Deve ser observada a incompatibilidade de continuidade do exercício em atividade especial, sob pena de cessação da aposentadoria especial, na forma do artigo 57, § 8º, da Lei n. 8.213/1991 e nos termos do julgamento do Tema 709 do STF.
Condeno o INSS a pagar honorários de advogado, de forma exclusiva, arbitrados em 10% (dez por cento) sobre a condenação, excluindo-se as prestações vencidas após a data da sentença, consoante Súmula n. 111 do Superior Tribunal de Justiça e critérios do artigo 85, §§ 1º, 2º, 3º, I, e 11, do CPC.
Todavia, na fase de execução, o percentual deverá ser reduzido se a condenação ou o proveito econômico ultrapassar 200 (duzentos) salários mínimos (art. 85, § 4º, II, do CPC).
Os demais consectários não foram objeto de questionamento nas razões recursais, de modo que se mantêm à luz do julgado a quo.
Possíveis valores não cumulativos com o benefício deferido ou recebidos a mais em razão de tutela provisória deverão ser compensados na fase de cumprimento do julgado.
No que concerne ao prequestionamento suscitado, assinalo não ter havido contrariedade alguma à legislação federal ou a dispositivos constitucionais.
Diante do exposto, dou parcial provimento às apelações do INSS e da parte autora, para, nos termos da fundamentação: (i) reconhecer a atividade especial desempenhada no interstício de 21/2/1986 a 20/7/1986; (ii) ajustar os honorários sucumbenciais.
É o voto.
E M E N T A
PREVIDENCIÁRIO. REVISÃO DE APOSENTADORIA POR TEMPO DE CONTRIBUIÇÃO EM APOSENTADORIA ESPECIAL. ENQUADRAMENTO DE ATIVIDADE ESPECIAL. RUÍDO. PERÍODO EM GOZO DE AUXÍLIO-DOENÇA. REQUISITOS PREENCHIDOS.
- A sentença proferida no Código de Processo Civil (CPC) vigente cuja condenação ou proveito econômico for inferior a 1.000 (mil) salários mínimos não se submete ao duplo grau de jurisdição.
- Conjunto probatório suficiente para o reconhecimento da especialidade do interregno controvertido (exposição habitual e permanente ao ruído acima do limite de tolerância vigente).

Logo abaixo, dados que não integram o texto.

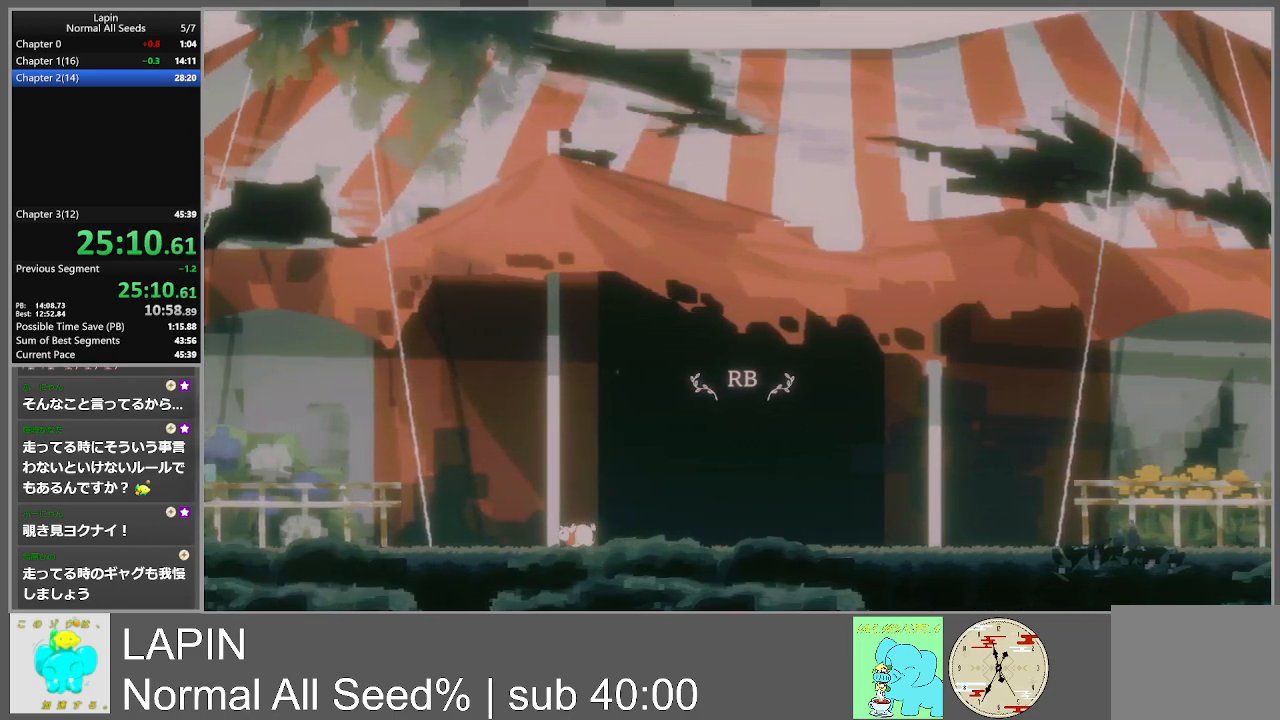
{"buttons": ["DPAD_LEFT"], "events": []}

- Controvérsia a respeito da possibilidade de cômputo do período de auxílio-doença como tempo de serviço especial encontra-se pacificada, haja vista a tese firmada no Tema Repetitivo n. 998 do STJ. Mantido o enquadramento.

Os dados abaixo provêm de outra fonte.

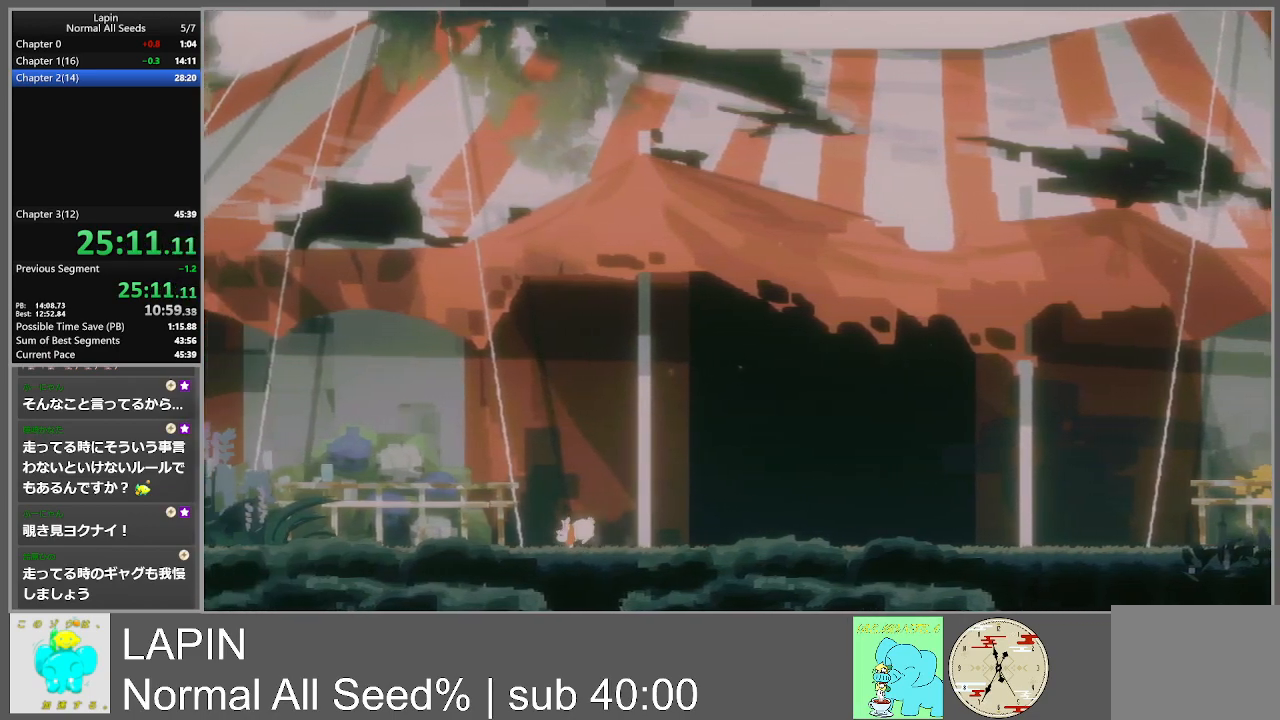
{"buttons": ["DPAD_LEFT"], "events": []}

- A parte autora conta 25 (vinte e cinco) anos de trabalho em atividade especial e, desse modo, faz jus à revisão do benefício para a conversão em aposentadoria especial, nos termos do artigo 57 e parágrafos da Lei n. 8.213/1991.
- Deve ser observada a incompatibilidade de continuidade do exercício em atividade especial, sob pena de cessação da aposentadoria especial, na forma do artigo 57, § 8º, da Lei n. 8.213/1991 e nos termos do julgamento do Tema 709 do STF.
- Condeno o INSS a pagar honorários de advogado, de forma exclusiva, arbitrados em 10% (dez por cento) sobre a condenação, excluindo-se as prestações vencidas após a data da sentença, consoante Súmula n. 111 do Superior Tribunal de Justiça e critérios do artigo 85, §§ 1º, 2º, 3º, I, e 11, do CPC. Todavia, na fase de execução, o percentual deverá ser reduzido se a condenação ou o proveito econômico ultrapassar 200 (duzentos) salários mínimos (art. 85, § 4º, II, do CPC).
- Possíveis valores não cumulativos com o benefício deferido ou recebidos a mais em razão de tutela provisória deverão ser compensados na fase de cumprimento do julgado.
- Apelações da parte autora e do INSS parcialmente providas.